* Task requirements
Output every line of the entries below as a Markdown table with the columns "Row" and "Line", numbering the rows in order. Skip blank lines, and leave the pictures out of the answer.
─── Dataset content
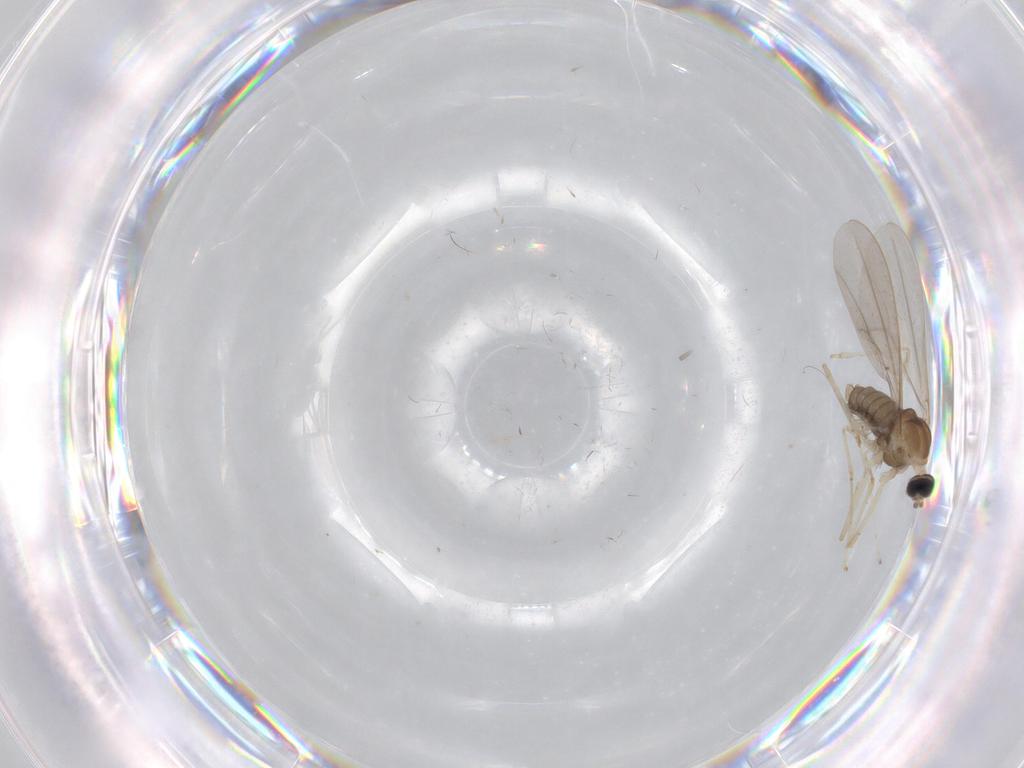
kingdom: Animalia
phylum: Arthropoda
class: Insecta
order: Diptera
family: Cecidomyiidae
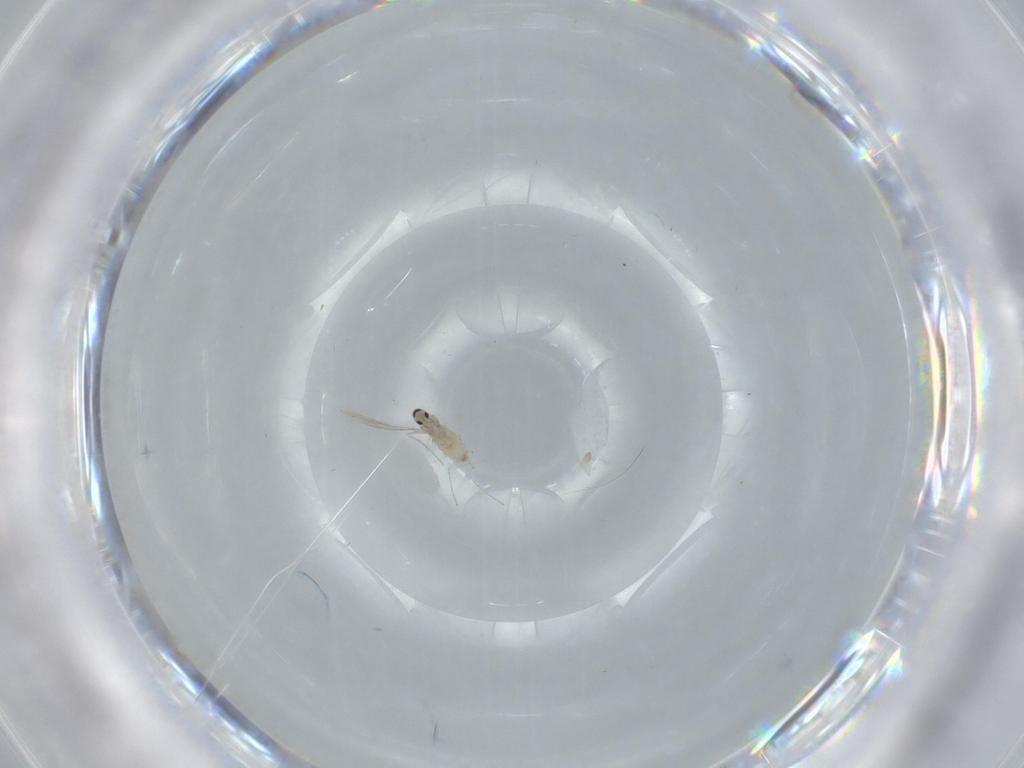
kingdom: Animalia
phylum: Arthropoda
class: Insecta
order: Diptera
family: Cecidomyiidae
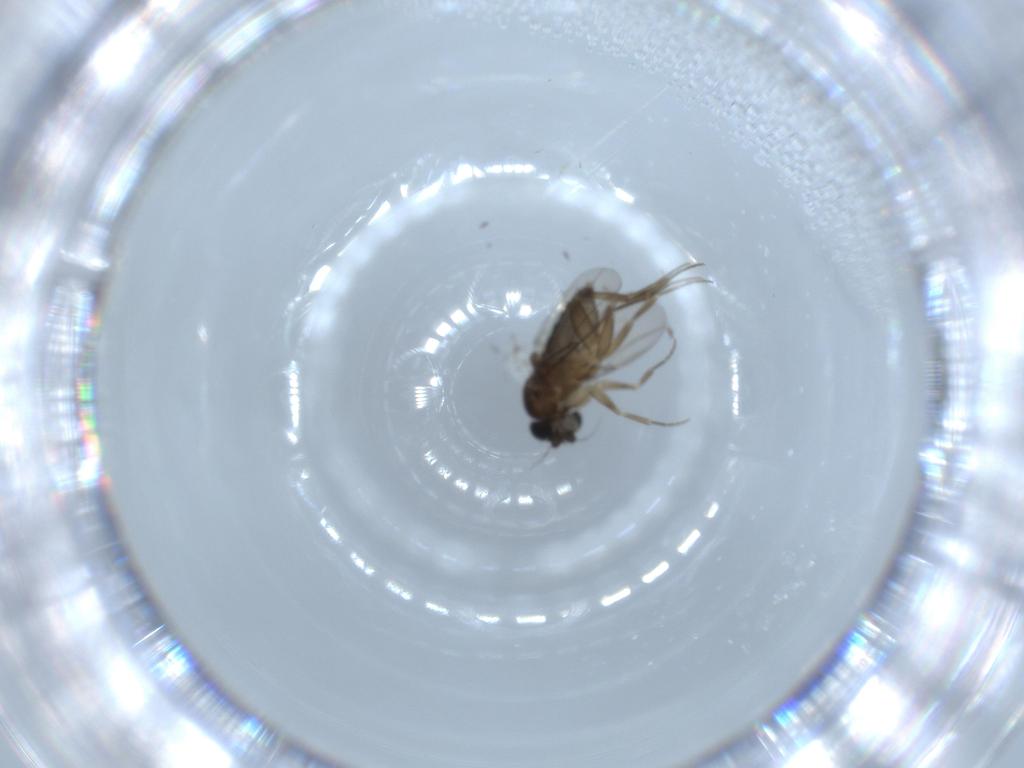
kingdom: Animalia
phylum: Arthropoda
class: Insecta
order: Diptera
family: Phoridae
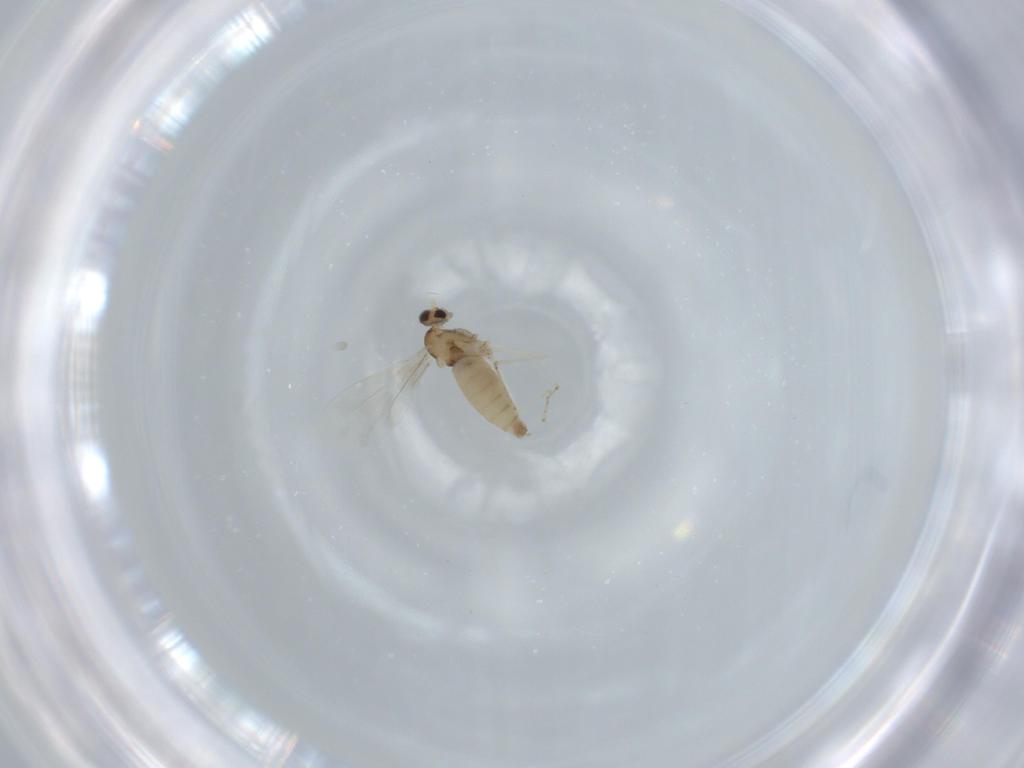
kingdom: Animalia
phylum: Arthropoda
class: Insecta
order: Diptera
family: Cecidomyiidae
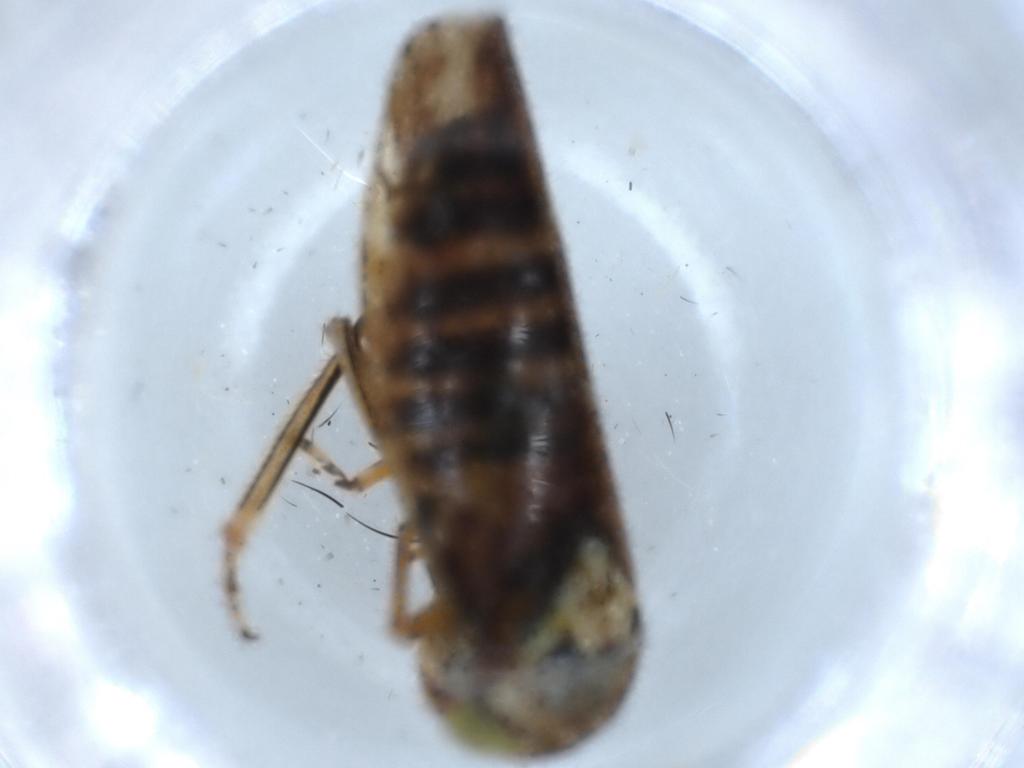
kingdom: Animalia
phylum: Arthropoda
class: Insecta
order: Hemiptera
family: Cicadellidae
──────
* The response
| Row | Line |
|---|---|
| 1 | kingdom: Animalia |
| 2 | phylum: Arthropoda |
| 3 | class: Insecta |
| 4 | order: Diptera |
| 5 | family: Cecidomyiidae |
| 6 | kingdom: Animalia |
| 7 | phylum: Arthropoda |
| 8 | class: Insecta |
| 9 | order: Diptera |
| 10 | family: Cecidomyiidae |
| 11 | kingdom: Animalia |
| 12 | phylum: Arthropoda |
| 13 | class: Insecta |
| 14 | order: Diptera |
| 15 | family: Phoridae |
| 16 | kingdom: Animalia |
| 17 | phylum: Arthropoda |
| 18 | class: Insecta |
| 19 | order: Diptera |
| 20 | family: Cecidomyiidae |
| 21 | kingdom: Animalia |
| 22 | phylum: Arthropoda |
| 23 | class: Insecta |
| 24 | order: Hemiptera |
| 25 | family: Cicadellidae |